There was nowhere to hide his gun and knives. Sam stood in the low doorway of the tavern room and surveyed his options. The only furniture was a single bed set against a wall, and a washstand. The uneven floorboards, deformed by centuries of weary bodies, looked easy enough to prise up, but too easy for the nosy landlady to do the same. Sam dropped his sailcloth duffle bag by the bed. The satchel containing his weapons stayed tucked firmly against his slight frame. He would have to keep it with him. Bone tired from weeks of tension and sleepless nights at sea, he was tempted to crawl into the bed fully dressed – but hunger and thirst sent him down to the bar.

“Pint of bitter,” he said, his voice wavering a little with the unaccustomed use of English.

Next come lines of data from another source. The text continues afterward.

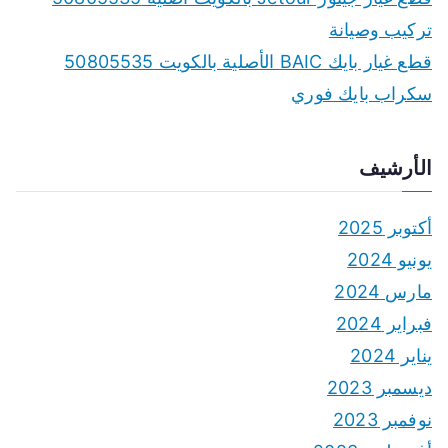
تركيب وصيانة
قطع غيار بايك BAIC الأصلية بالكويت 50805535
سكراب بايك فوري
الأرشيف
أكتوبر 2025
يونيو 2024
مارس 2024
فبراير 2024
يناير 2024
ديسمبر 2023
نوفمبر 2023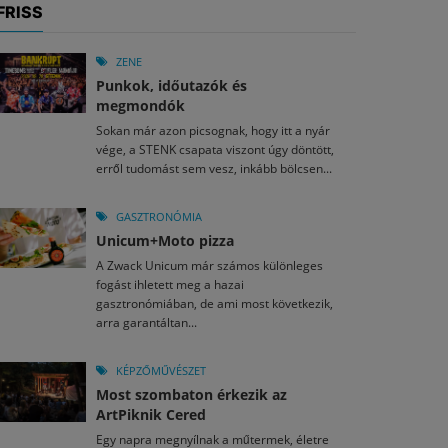
FRISS
ZENE
Punkok, időutazók és
megmondók
Sokan már azon picsognak, hogy itt a nyár
vége, a STENK csapata viszont úgy döntött,
erről tudomást sem vesz, inkább bölcsen...
GASZTRONÓMIA
Unicum+Moto pizza
A Zwack Unicum már számos különleges
fogást ihletett meg a hazai
gasztronómiában, de ami most következik,
arra garantáltan...
KÉPZŐMŰVÉSZET
Most szombaton érkezik az
ArtPiknik Cered
Egy napra megnyílnak a műtermek, életre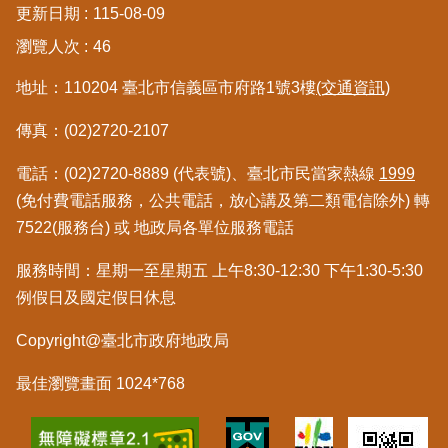
更新日期
115-08-09
區
瀏覽人次
46
綜
地址：110204 臺北市信義區市府路1號3樓
(交通資訊)
合
資
傳真：(02)2720-2107
訊
電話：(02)2720-8889 (代表號)、臺北市民當家熱線
1999
熱
門
(免付費電話服務，公共電話，放心講及第二類電信除外) 轉
關
7522(服務台) 或 地政局各單位服務電話
鍵
字
服務時間：星期一至星期五 上午8:30-12:30 下午1:30-5:30
例假日及國定假日休息
都
更/
Copyright@臺北市政府地政局
地
政
資
最佳瀏覽畫面 1024*768
訊
平
台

“Have to be half a pint, sir,” the landlady replied, filling a mug with amber liquid. “There’s a war on, unless you haven’t noticed. Half pint’s the limit here. Where you been for the past five years?”

“Brittany, France.”

“France?” The landlady gave him a searching look. “Full of Nazis, they say.” Sam nodded. “You don’t sound French.”

“I’m not.”

“You won’t be going back, then?”

“No.”

“Well, you’re safer here. Not that safe, of course. Jerry bombers are coming over in daytime now, trying to get what they can in the harbour.” The engine of a low-flying aircraft thrummed overhead on cue. The landlady gestured with her head and a ‘told you so’ look. When it was quiet again, she said, “Stay as long as you like. I’ll give you a good rate.”

“I haven’t got much English money,” Sam replied.

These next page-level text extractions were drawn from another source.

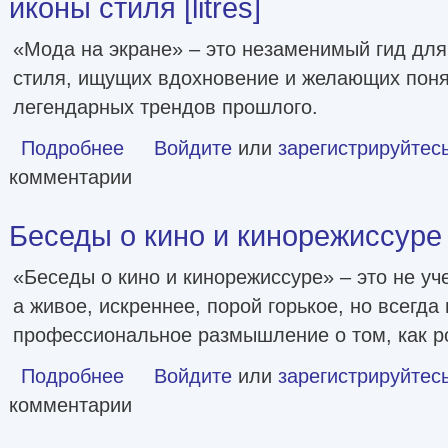
иконы стиля [litres]
«Мода на экране» – это незаменимый гид дл
стиля, ищущих вдохновение и желающих поня
легендарных трендов прошлого.
Подробнее
о Мода на экране. От ревущих 20-х до ярких 80-х: иконы ст
Войдите
или
зарегистрируйтес
комментарии
Беседы о кино и кинорежиссуре [l
«Беседы о кино и кинорежиссуре» – это не уче
а живое, искреннее, порой горькое, но всегда
профессиональное размышление о том, как р
Подробнее
о Беседы о кино и кинорежиссуре [litres]
Войдите
или
зарегистрируйтес
комментарии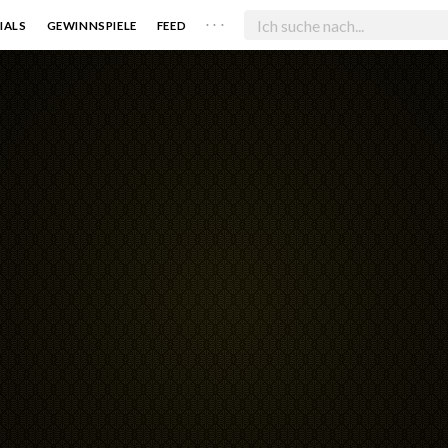
. . .
IALS
GEWINNSPIELE
FEED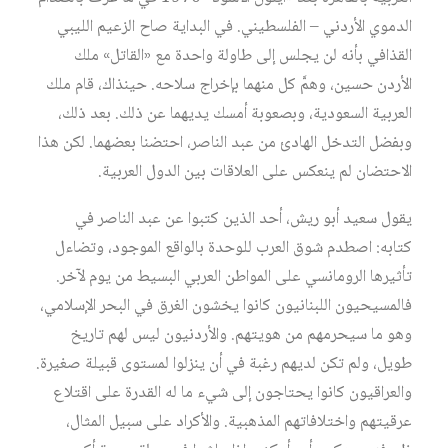
الدموي الأردني – الفلسطيني. في البداية صاح الزعيم الليبي
القذافي بأنه لن يجلس إلى طاولة واحدة مع «القاتل» ملك
الأردن حسين، وهمَّ كل منهما بإخراج سلاحه. حينذاك، قام ملك
العربية السعودية، وبصعوبة أمسك يديهما عن ذلك. بعد ذلك،
وبفضل التدخل الهادئ من عبد الناصر، احتضنا بعضهما. لكن هذا
الاحتضان لم ينعكس على العلاقات بين الدول العربية.
يقول سعيد أبو ريش، أحد الذين كتبوا عن عبد الناصر في
كتابه: اصطدم شوق العرب للوحدة بالواقع الموجود، وتضاءل
تأثيرها الرومانسي على المواطن العربي البسيط من يوم لآخر.
فالمسيحيون اللبنانيون كانوا يخشون الغرق في البحر الإسلامي،
وهو ما سيحرمهم من هويتهم. والأردنيون ليس لهم تاريخ
طويل، ولم تكن لديهم رغبة في أن ينزلوا لمستوى قبيلة صغيرة.
والعراقيون كانوا يحتاجون إلى شيء ما له القدرة على اقتلاع
عرقيتهم واختلافاتهم المذهبية. والأكراد على سبيل المثال،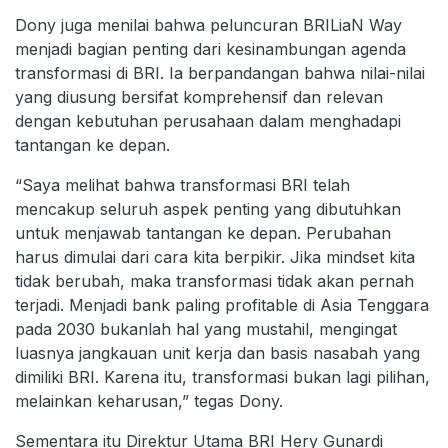
Dony juga menilai bahwa peluncuran BRILiaN Way
menjadi bagian penting dari kesinambungan agenda
transformasi di BRI. Ia berpandangan bahwa nilai-nilai
yang diusung bersifat komprehensif dan relevan
dengan kebutuhan perusahaan dalam menghadapi
tantangan ke depan.
“Saya melihat bahwa transformasi BRI telah
mencakup seluruh aspek penting yang dibutuhkan
untuk menjawab tantangan ke depan. Perubahan
harus dimulai dari cara kita berpikir. Jika mindset kita
tidak berubah, maka transformasi tidak akan pernah
terjadi. Menjadi bank paling profitable di Asia Tenggara
pada 2030 bukanlah hal yang mustahil, mengingat
luasnya jangkauan unit kerja dan basis nasabah yang
dimiliki BRI. Karena itu, transformasi bukan lagi pilihan,
melainkan keharusan,” tegas Dony.
Sementara itu Direktur Utama BRI Hery Gunardi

The woman eyed Sam warily and exchanged glances with an aged fisherman approaching the bar to stand beside him.

“Can’t have been easy crossing with all they U-boats lurking under the water,” the old man said. “Goin’ for our trawlers, they are now. Bar-stards! Can’t have been easy at all.”

“It wasn’t.” Sam shook his head. “Nightmare.” A nightmare wasn’t even close, but he wasn’t going to talk about it. He didn’t trust his English enough for that. Instead, he drank down his beer, wiped his mouth on a sleeve and said, “Put this on my bill, missis. I got enough to get by for a day or two.” Then, touching the peak of his cap with a nicotine-stained forefinger, he left the pub.

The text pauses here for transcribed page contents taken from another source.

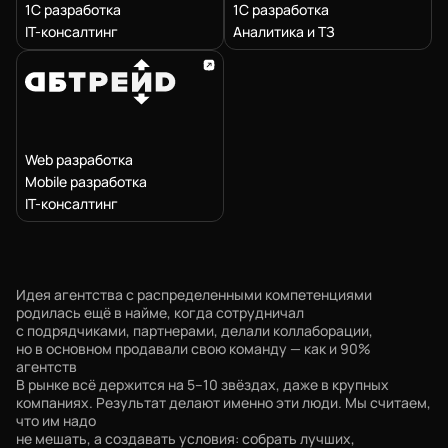
1С разработка
1С разработка
IT-консалтинг
Аналитика и ТЗ
Web разработка
Mobile разработка
IT-консалтинг
Идея агентства с распределенными компетенциями
родилась ещё в найме, когда сотрудничал
с подрядчиками, партнерами, делали коллаборации,
но в основном продавали свою команду — как и 90%
агентств
В рынке всё держится на 5–10 звёздах, даже в крупных
компаниях. Результат делают именно эти люди. Мы считаем,
что им надо
не мешать, а создавать условия: собрать лучших,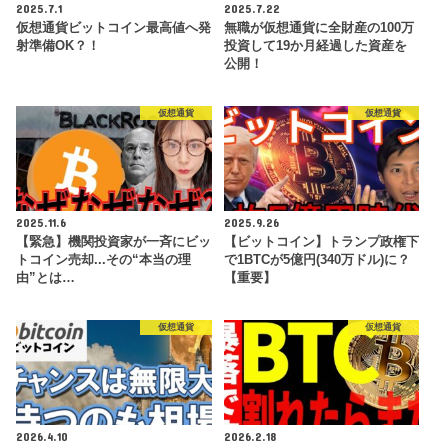
2025.7.1
2025.7.22
仮想通貨ビットコイン最高値へ発
無職が仮想通貨に全財産の100万
射準備OK？！
投資して19か月経過した資産を
公開！
仮想通貨
仮想通貨
2025.11.6
2025.9.26
【緊急】機関投資家が一斉にビッ
【ビットコイン】トランプ政権下
トコイン売却...その“本当の理
で1BTCが5億円(340万ドル)に？
由”とは…
【重要】
仮想通貨
仮想通貨
2026.4.10
2026.2.18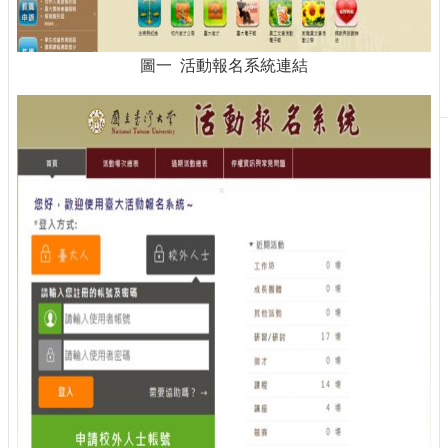
刊
物
圖一 活動報名系統連結
校
務
服
務
專
題
報
導
技
術
論
壇
產
業
專
欄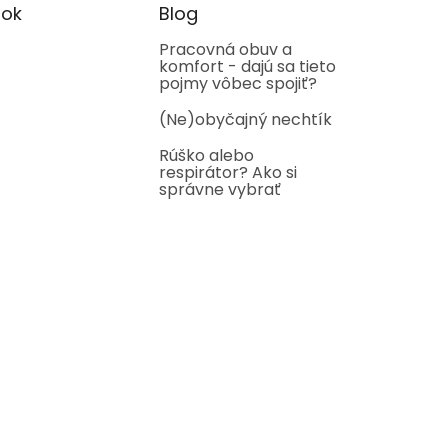
ok
Blog
Pracovná obuv a
komfort - dajú sa tieto
pojmy vôbec spojiť?
(Ne)obyčajný nechtík
Rúško alebo
respirátor? Ako si
správne vybrať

The landlady watched him go. “He looks like our old king,” she said.

“Bit thin, bit young for him,” the old fisherman replied.

“Not the one now, the one who abdicated, Edward – the Duke of Windsor. He was good-looking. Little, though. Leastways he looked little in the newspaper photos.”

“Obsessed with a woman, he was. Ob-sessed. Giving up a palace and his duty to his country for an American with two livin’ husbands. T’wasn’t right, Joyce. B’ain’t even legal, prob’ly, for people like we.”

“Do you think he’s a spy?” Joyce dropped her voice, “An enemy agent?”

“The Duke of Windsor?” The fisherman pulled a face. “Visited Hitler, he did. I saw it somewhere. They say he’s a Nazi-lover. Met Hitler. Goes to Germany for his holidays.”

“Not him! Not the Duke of Windsor. I mean that one who’s just left. He didn’t sound French to me.”

“Oh, him. Could be. Unfriendly bugger, whoever he is.”

“Handsome, though, in a craggy sort of way.”

“’Andsome is as ’andsome does, maid,” the ancient mariner grunted.

Joyce sighed and wiped a greasy cloth around a clean glass. “You never know who you’re talking to these days.”

“You better find out who he is, if he’s sleeping up there.” The fisherman indicated the yellowed ceiling above the bar. “Could be yer to sabotage our boats or see what our navy boys are doing down in the harbour.”

“I’ll look in his room when I go in to clean,” Joyce whispered. “I do the rooms some days.”

“Good idea,” the fisherman said, and returned to the shove-ha’penny game by the window.